## ФРАГМЕНТ СТРАНИЦЫ
РАСШИФРОВКА МАГНИТОФОННОЙ ЗАПИСИ

— В нашем архиве сохранилось очень большое количество документов о периоде становления театра, о том, какой это был замечательный самодеятельный коллектив, который вызывал большой энтузиазм и у критики, и у зрителей. Таким большим периодом, переломом стал 80-й год, когда был поставлен «Мольер», первый спектакль в жанре высокой трагедии, который впоследствии во многом определил лицо театра. Можно подробнее об этом спектакле, о том, что это было — закономерный этап в развитии театра, скачок, импульс, перелом или это был закономерный своеобразный переход от комедии к трагедии?
— До «Мольера» были поставлены несколько достаточно серьезных пьес, далеко не комедийных — это «Жаворонок» Ануя и «Старый дом» Казанцева. Это далеко не комедии. Ну, что «Мольер»? Это как знаете... поросеночек рос, рос, рос — и вот из него выросло... Так же и здесь можно примерно сказать. Естественно, что мы начинали с таких, условно говоря, легких жанров, хотя чисто физически они намного тяжелее, в водевилях бегаешь, прыгаешь до седьмого пота. Мне кажется, это нормально, закономерно, что, в конце концов, приходит к более серьезным вещам коллектив; и режиссер, и актеры одновременно до чего-то дорастают.
Я думаю, что на это натолкнула еще Валерия Романовича — нашего режиссера — ситуация такая: он тогда в ГИТИСе выпускался, и у них тоже «Мольер» ставился, и он, наверное, там уже как бы заразился. Я всех тонкостей не помню, это была параллельная работа, он в ГИТИСе репетировал как актер главную роль. Начинал ставить, если не ошибаюсь, Борис Иванович Равенских, а заканчивала Судакова. И у себя в это же время он захотел поставить «Мольера». Когда маленький коллектив, режиссер всегда смотрит расклад актеров: есть ли расклад, как в колоде карт, на все персонажи. Есть. Мы поставили этот спектакль в конце сезона по-быстрому, сыграли несколько премьер. А потом... Ребячество было — сказали: а давайте окунемся, а давайте, как Мольер, прокатимся. Поставили пьесу Мольера «Лекарь поневоле», по-быстрому в 2–3 дня срепетировали и поехали, прокатились с этой пьесой по южному берегу Крыма, и не только по южному. Играли примерно в таких же условиях, как труппа Мольера. У нас был один фонарь, который мы называем «лягушка», он давал общий свет, и всё... и мы в костюмах.
Приходили в пансионаты, в дома отдыха летом и говорили: давайте, мы у вас сыграем фарс великого французского драматурга и режиссера Жана Поклена Мольера, а вы нам за это дадите ночлег. Находились даже добрые администраторы, которые давали не только ночлег, но еще и ужин. Вот так мы побывали, попытались побывать в шкуре мольеровской труппы. А потом вернулись... Это был тяжелый год, тогда мир потерял Высоцкого. Мы вернулись, и спектакль «Мольер» пошел в нашем репертуаре. Я думаю, «Мольер» был в общем-то переломным спектаклем для нашего театра.

## СОДЕРЖИМОЕ НАБОРА ДАННЫХ

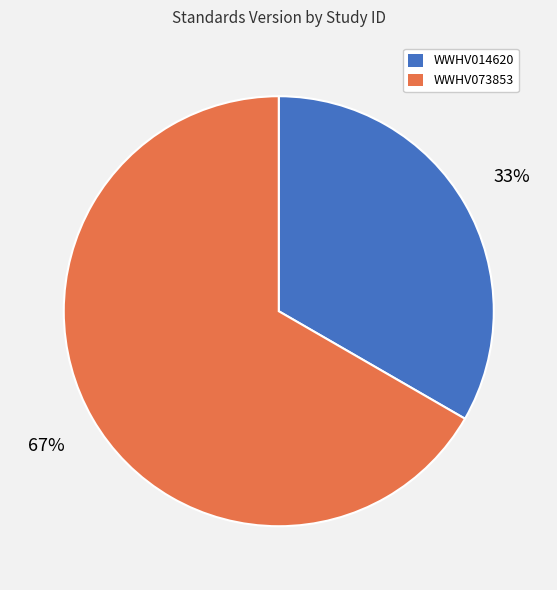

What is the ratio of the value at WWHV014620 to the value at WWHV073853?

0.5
==
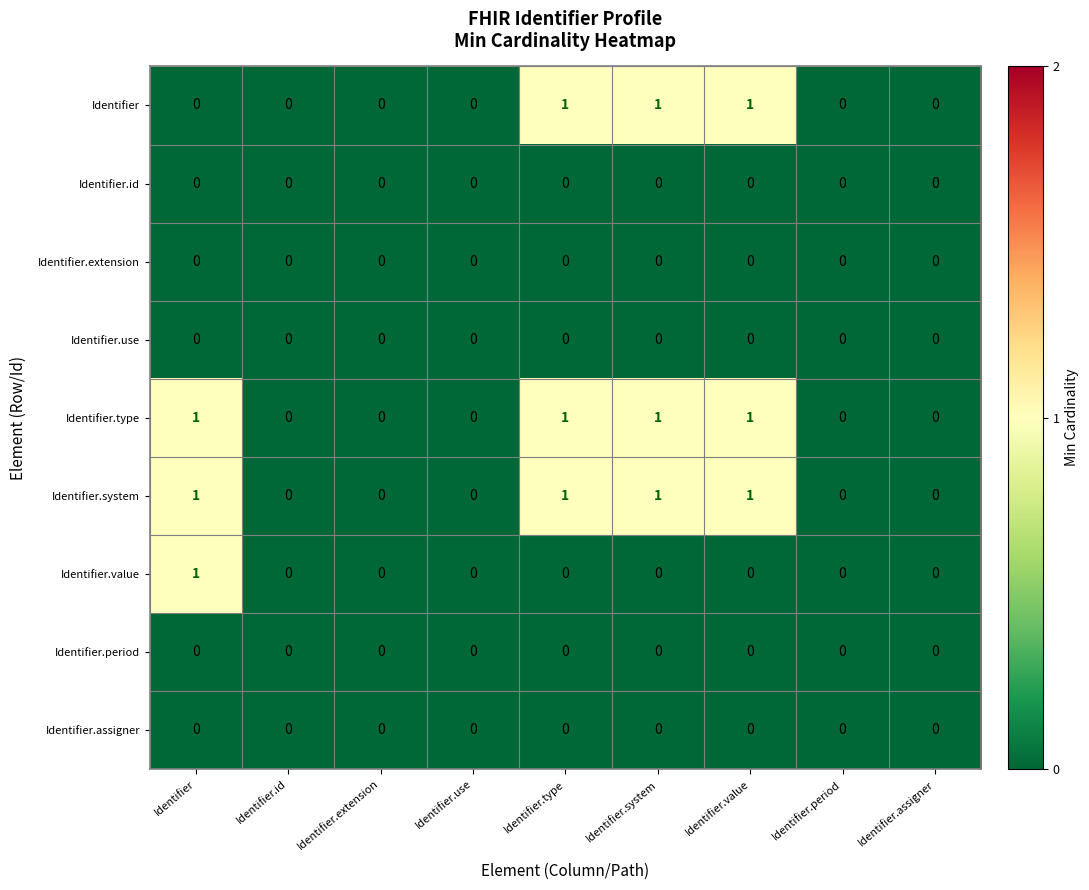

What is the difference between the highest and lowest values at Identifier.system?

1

## ЗАДАНИЕ
Перепишите дословно часть фрагмента страницы от «РАСШИФРОВКА МАГНИТОФОННОЙ ЗАПИСИ» до «комедии к трагедии?».

## РЕШЕНИЕ
РАСШИФРОВКА МАГНИТОФОННОЙ ЗАПИСИ

— В нашем архиве сохранилось очень большое количество документов о периоде становления театра, о том, какой это был замечательный самодеятельный коллектив, который вызывал большой энтузиазм и у критики, и у зрителей. Таким большим периодом, переломом стал 80-й год, когда был поставлен «Мольер», первый спектакль в жанре высокой трагедии, который впоследствии во многом определил лицо театра. Можно подробнее об этом спектакле, о том, что это было — закономерный этап в развитии театра, скачок, импульс, перелом или это был закономерный своеобразный переход от комедии к трагедии?